Strand 3: Plays from the years 1580-1630. Lectures will focus on Spectacles of State (Christopher Marlowe, Tamburlaine Parts I and II; William Shakespeare, Henry IV Part I; Shakespeare, Coriolanus); Public Worlds/Private Spaces (John Webster, The Duchess of Malfi; Thomas Middleton and William Rowley, The Changeling)

Lectures and seminars

The lectures (three per week) are arranged in three independent but thematically interwoven strands (1-3 above). Strand 1 will run throughout the semester (1 lecture per week) in parallel with strand 2 and 3 which will run sequentially (Strand 2 will be two lectures per week in weeks 1-5, strand 3 will be 2 lectures per week in weeks 6-10). The weekly seminar will provide opportunities to discuss texts from all three strands. Each seminar tutor will present a seminar programme including texts from each of the strands.


Assessment is by one x 2,500 word essay on poetry from the years 1580-1630 (strand 2); and by a three-hour, two question examination paper. In the essay, students will be expected to demonstrate some breadth of reading (as explained in the rubric of the question paper). In the examination, students will be expected to answer one question from the two remaining strands (1) late medieval texts from the years 1380-1430, and (3) plays from the years 1580-1630. At least one examination answer should involve comparison of two or more texts. The essay will contribute 25% of the module mark and the examination will contribute 75%.

Reading list

Knight's Tale and Miller's Tale. If you bought an edition of Chaucer's Canterbury Tales for the Part I Genre module, it will have these in it. If you didn't, then the following edition is recommended:
Geoffrey Chaucer, The Canterbury Tales: The First Fragment, ed. Michael Alexander (Penguin)
Sir Gawain and the Green Knight, ed. & trans. W.R.J. Barron (Manchester UP)
The Book of Margery Kempe, tr. Barry Windeatt (Penguin)
Everyman and Medieval Miracle Plays, ed. A.C. Cawley (Everyman)

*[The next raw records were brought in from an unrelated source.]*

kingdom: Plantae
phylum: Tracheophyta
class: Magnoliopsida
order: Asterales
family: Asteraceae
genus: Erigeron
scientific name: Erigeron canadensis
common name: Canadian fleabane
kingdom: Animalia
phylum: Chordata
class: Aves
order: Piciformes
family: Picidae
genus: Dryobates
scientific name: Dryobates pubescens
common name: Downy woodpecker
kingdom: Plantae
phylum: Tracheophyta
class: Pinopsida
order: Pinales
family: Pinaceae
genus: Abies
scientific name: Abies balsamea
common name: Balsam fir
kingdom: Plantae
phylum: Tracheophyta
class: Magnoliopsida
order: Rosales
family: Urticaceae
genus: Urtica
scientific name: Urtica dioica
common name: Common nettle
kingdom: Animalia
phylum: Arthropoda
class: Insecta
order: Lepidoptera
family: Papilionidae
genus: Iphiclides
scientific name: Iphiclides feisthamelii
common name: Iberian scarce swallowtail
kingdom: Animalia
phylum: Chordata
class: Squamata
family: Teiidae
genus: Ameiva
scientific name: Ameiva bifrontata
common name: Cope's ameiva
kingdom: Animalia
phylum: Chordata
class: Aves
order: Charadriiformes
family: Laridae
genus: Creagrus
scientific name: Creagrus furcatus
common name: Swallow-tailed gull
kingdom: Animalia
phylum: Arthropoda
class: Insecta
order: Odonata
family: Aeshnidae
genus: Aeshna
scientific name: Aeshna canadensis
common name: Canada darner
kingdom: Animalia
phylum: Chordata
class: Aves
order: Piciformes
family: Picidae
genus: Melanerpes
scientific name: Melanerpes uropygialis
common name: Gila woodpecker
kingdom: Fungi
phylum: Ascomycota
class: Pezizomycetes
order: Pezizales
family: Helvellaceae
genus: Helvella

The Penguin Book of Renaissance Verse 1509-1569, ed. David Norbrook and H.A. Woudhuysen (Penguin)
John Donne, Selected Poetry, ed. John Carey (World's Classics)

Christopher Marlowe, Tamburlaine. Texts of both parts contained in Marlowe, Doctor Faustus and Other Plays (World's Classics) as recommended for EN10320 The Study of English, last year. If you need a separate edition, the best (and most reasonably priced) is: Marlowe, Tamburlaine the Great, ed. J.S. Cunningham and Eithne Henson (Revels Student Editions; Manchester UP)
William Shakespeare, Henry IV, Part I, ed. David Bevington (World's Classics)
William Shakespeare, Coriolanus, ed. Lee Bliss (New Cambridge Shakespeare)
John Webster, The Duchess of Malfi, ed. Elizabeth M. Brennan (New Mermaid)
Thomas Middleton and William Rowley, The Changeling, ed. Joost Daalder (New Mermaid)

Aims and objectives

to introduce students to a range of writing in a variety of genres from the late-medieval period the period from 1580 to 1630;
to locate this writing in the literary, socio-historical and cultural contexts in which it was produced and read;
to encourage students to reflect critically on the texts chosen for special study;
to encourage students to explore the relations between literary texts and between texts and their contexts;
to encourage students to familiarize themselves with recent critical debates about the writing of these periods.

Learning outcomes

On completion of this module students should typically be able to:
demonstrate a detailed knowledge of a range of texts drawn from the medieval and early modern periods;
articulate this knowledge in the form of a reasoned critical analysis of particular texts;
locate the texts studied in appropriate literary, historical, and/or cultural contexts;
explain and engage with relevant aspects of recent scholarly and/or critical debates about the texts studied.